La Californie, ses entreprises d'informatique, ses cadavres... Tout commence avec ce qui s'apparente à une noyade. Mais "Blackmail Blues", deuxième roman de l'écrivaine après "Enola Game", va plonger très profond dans les eaux troubles des relations humaines. D'un opus à l'autre, l'écrivaine Christel Diehl est devenue Chris Diehl: "Enola Game", roman tragique à huis clos, et le polar "Blackmail Blues" - publié aux éditions du Toucan, que je remercie pour l'envoi! - n'ont pas grand-chose en commun!
"Blackmail Blues" est un roman policier aux allures classiques, où deux agents tâtonnent, en mettant en commun des qualités complémentaires d'enquête, jusqu'à arriver au personnage qui a tué. Nombreux sont les entretiens et interrogatoires qui émaillent le récit! Ils révèlent en creux que David Pounds, la victime retrouvée dans l'eau d'un lac, est un mort dont personne ne veut. Le portrait qui apparaît en creux est peu flatteur, pour ne pas dire détestable: c'est un maître chanteur, un manipulateur, un gars dépensier qui ne recule devant rien pour obtenir des fonds. C'est aussi un homme à femmes. Et comme beaucoup de gens ont de bonnes raisons de lui en vouloir, ça fait autant de suspects...
La Californie présentée par l'écrivaine est un monde imaginaire. L'enquête, en particulier, se déroule dans la ville de Las Caidas, qu'on pourrait traduire de l'espagnol par "Les Chutes": un lieu où les criminels chutent face à la perspicacité des policiers?

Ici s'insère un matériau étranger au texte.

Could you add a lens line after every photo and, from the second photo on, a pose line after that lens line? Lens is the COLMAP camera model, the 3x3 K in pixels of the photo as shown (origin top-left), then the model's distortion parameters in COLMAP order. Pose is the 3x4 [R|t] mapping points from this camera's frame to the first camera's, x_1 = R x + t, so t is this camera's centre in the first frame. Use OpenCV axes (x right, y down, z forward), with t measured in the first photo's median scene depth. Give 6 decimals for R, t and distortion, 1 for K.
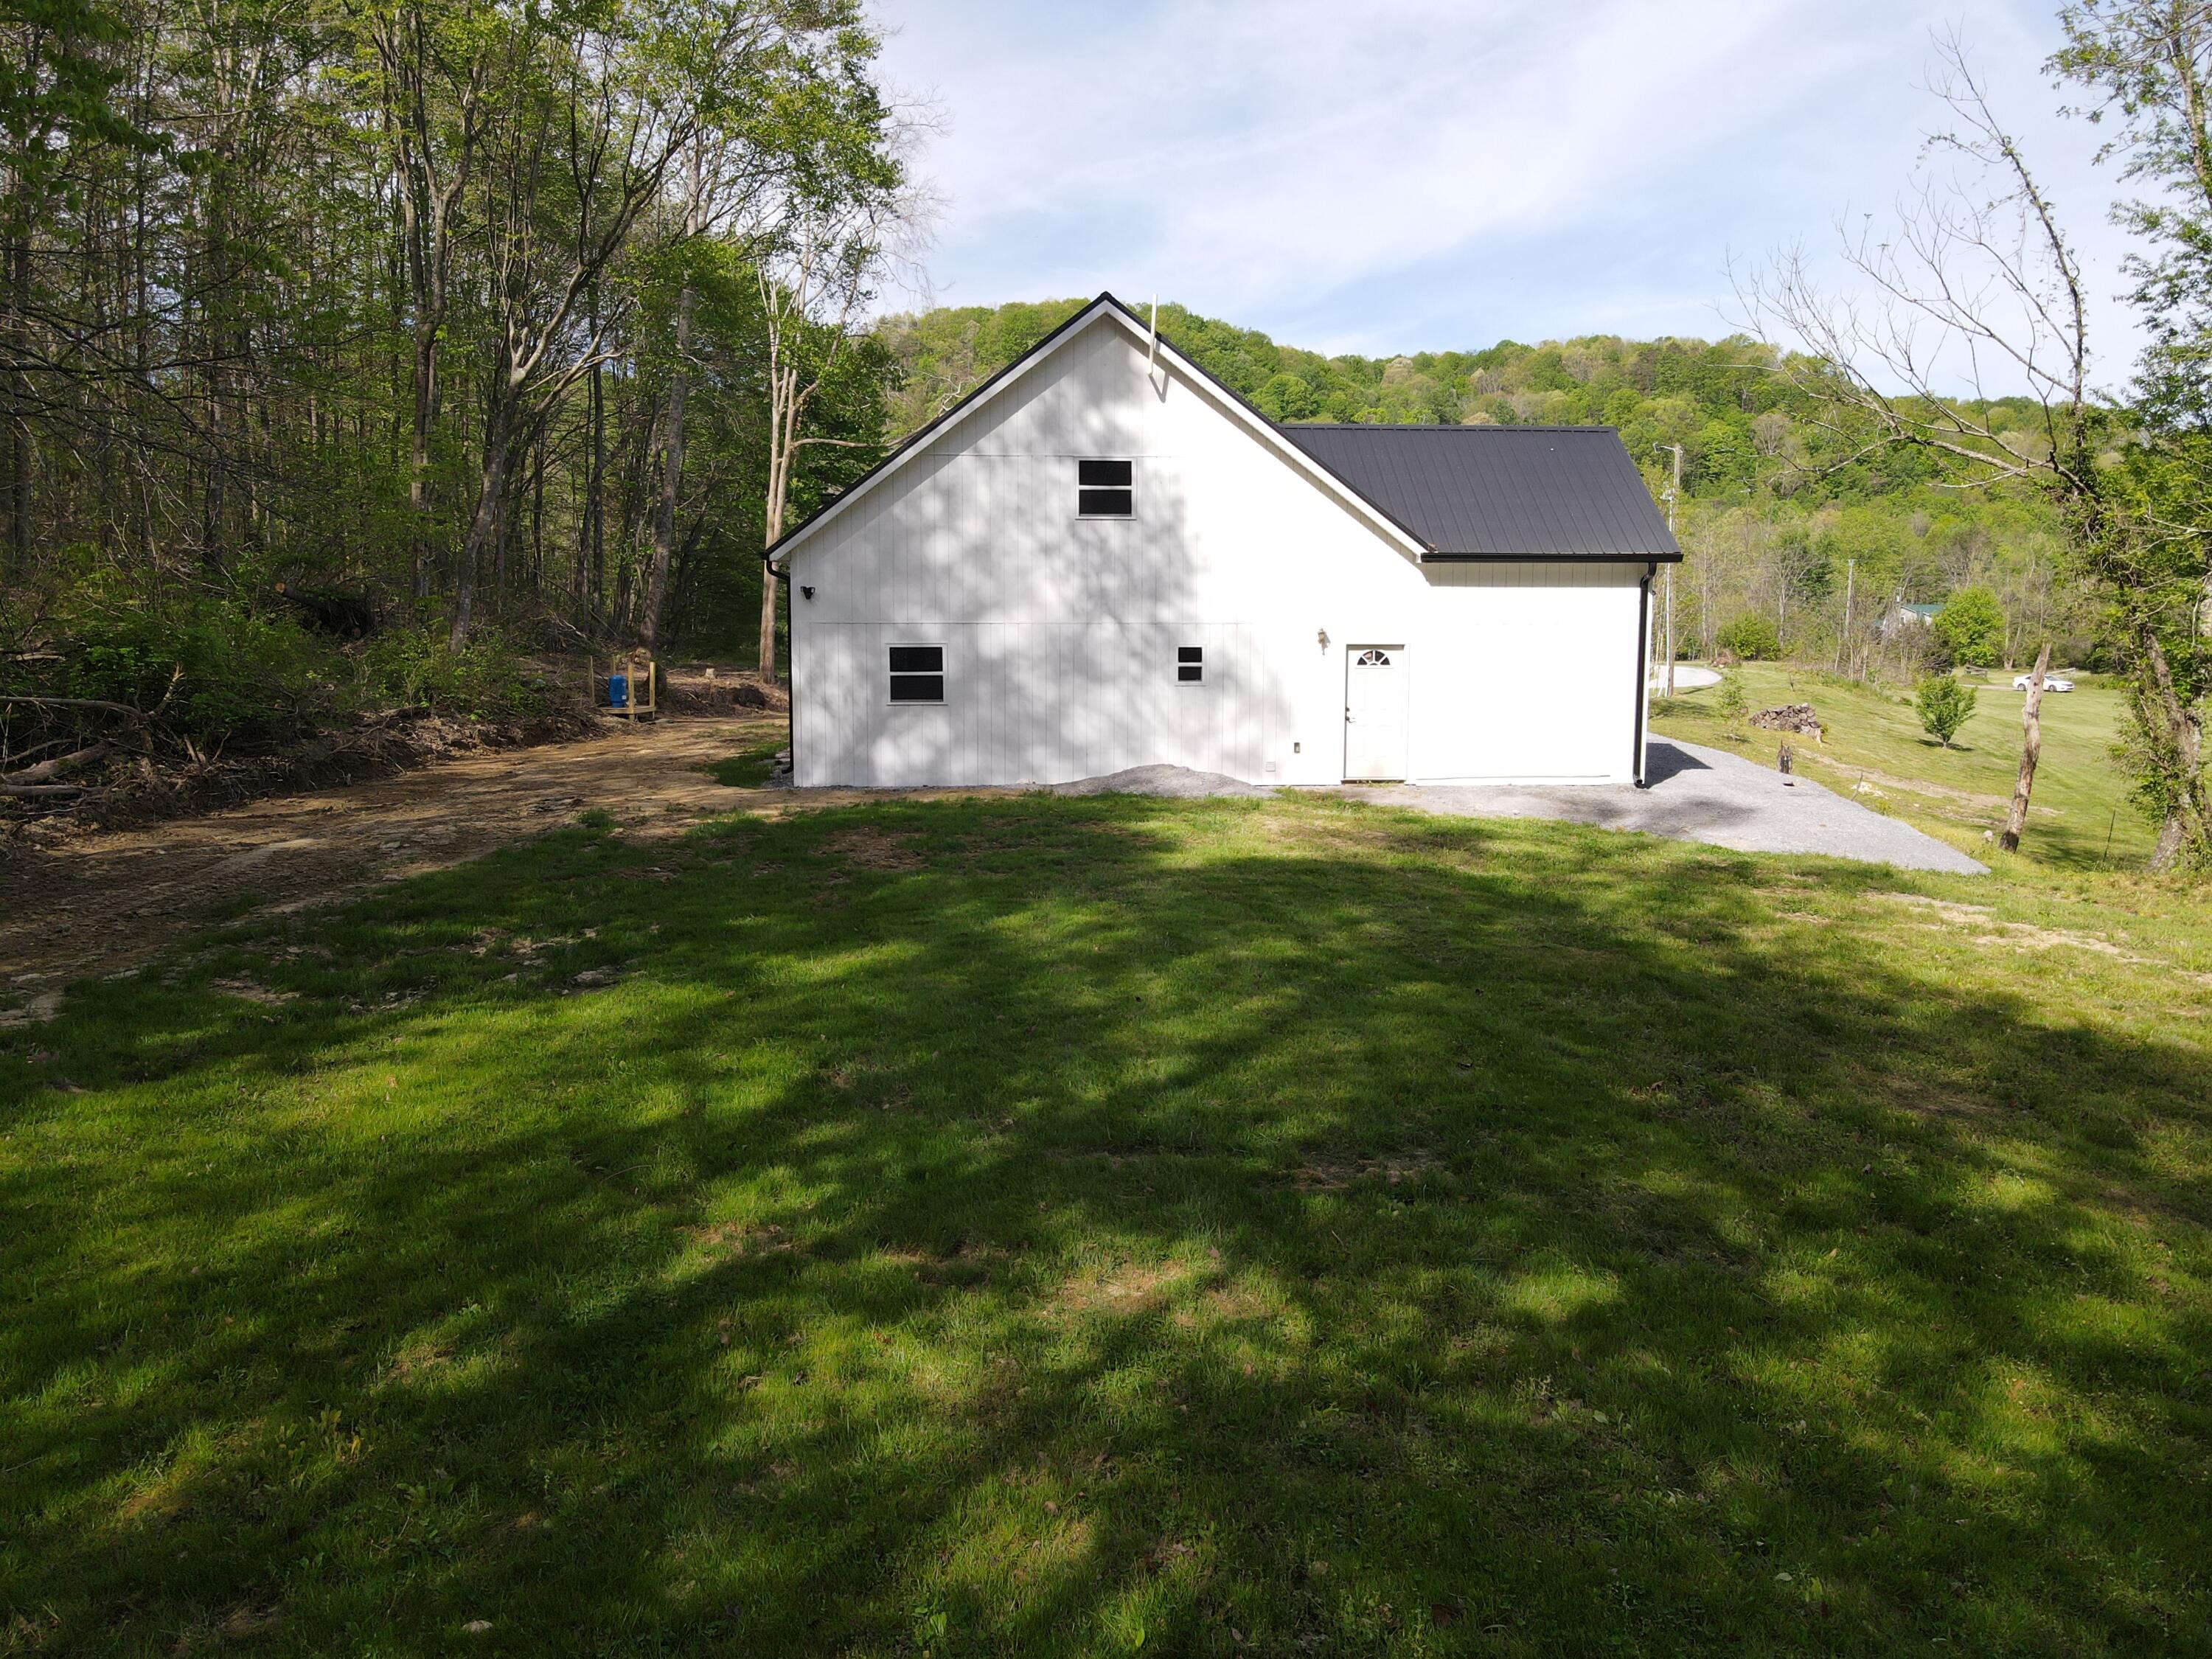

Il est permis de le voir ainsi. On y trouve aussi des entreprises, des lieux qui trahissent une certaine opulence, et même des coins de campagne. L'auteure aime travestir les noms de marques célèbres, californiennes ou non, ce qui ne manque pas de faire sourire. On trouve ainsi Thunder (un site de rencontres), ou Face Value (un livre de visages bien connu). En outre, l'utilisation de mots anglais typiques du jargon policier américain, traduits avec diligence en notes de bas de page, donnent un peu au lecteur l'impression d'être aux Etats-Unis.

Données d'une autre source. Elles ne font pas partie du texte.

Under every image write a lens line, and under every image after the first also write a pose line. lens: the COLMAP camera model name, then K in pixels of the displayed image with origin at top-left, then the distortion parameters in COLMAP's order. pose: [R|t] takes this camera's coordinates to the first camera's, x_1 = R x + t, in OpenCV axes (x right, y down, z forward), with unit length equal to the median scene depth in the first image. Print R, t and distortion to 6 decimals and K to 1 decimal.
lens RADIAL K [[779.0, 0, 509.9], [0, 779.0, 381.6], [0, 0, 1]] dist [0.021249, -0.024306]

Le lien particulier entre Tom Riley et Tess Lorenzi, tandem d'agents bien rodé, est annoncé d'emblée, avec de riches références et même un surnom, bien commode pour alléger l'écriture du roman: leurs collègues les surnomment TN'T. L'auteure ne se lasse pas d'explorer ce lien, qui dépasse les simples rapports professionnels pour déboucher dans les eaux troubles du sentiment. Une évolution qui a ses limites, que l'auteure fixe clairement: l'effet de dramatisation, sur le ton du "fruit défendu", est garanti.

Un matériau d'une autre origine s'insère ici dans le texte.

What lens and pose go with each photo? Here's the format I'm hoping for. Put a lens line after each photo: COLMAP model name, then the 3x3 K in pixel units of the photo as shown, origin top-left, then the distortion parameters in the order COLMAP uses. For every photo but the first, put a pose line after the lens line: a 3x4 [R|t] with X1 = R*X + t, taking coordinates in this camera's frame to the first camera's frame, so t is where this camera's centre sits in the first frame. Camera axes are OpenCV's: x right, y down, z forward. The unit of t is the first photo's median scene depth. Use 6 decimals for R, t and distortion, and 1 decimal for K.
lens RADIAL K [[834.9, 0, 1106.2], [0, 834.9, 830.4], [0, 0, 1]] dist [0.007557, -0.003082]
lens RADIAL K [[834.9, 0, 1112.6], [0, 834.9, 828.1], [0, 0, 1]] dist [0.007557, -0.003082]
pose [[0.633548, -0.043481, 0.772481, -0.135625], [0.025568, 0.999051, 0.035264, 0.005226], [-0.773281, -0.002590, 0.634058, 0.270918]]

De manière plus large, d'ailleurs, les relations humaines sont particulièrement soignées dans ce roman qui, sous des dehors un peu lents, recèle quelques situations paroxystiques, avec suicides à la clé. Fausses lettres, regards noirs du pigeon au maître chanteur, relations d'affaires trompeuses, adultères, les situations sont nombreuses et sonnent juste. Et il y a du beau monde dans "Blackmail Blues", puisque même la Cosa Nostra s'en mêle...
"Blackmail Blues" fait partie de ces romans policiers faussement tranquilles qui captivent en raison de l'attention portée aux personnages et à leurs interactions - en l'espèce dans un milieu où tout le monde a une bonne raison de détester la victime, voire de la tuer. La recréation de ces tensions a de quoi fasciner le lecteur, avide de savoir comment les pièces du puzzle vont s'emboîter. Coeur, chantage, hacking, mafia: quel sera le bon mobile? Un peu de tout, peut-être? A découvrir: paradoxalement, le lecteur se retrouve ferré, à vouloir savoir qui a tué cet infâme bonhomme que tout le monde aurait voulu voir mort.
Chris Diehl, Blackmail Blues, Paris, Editions du Toucan, 2017.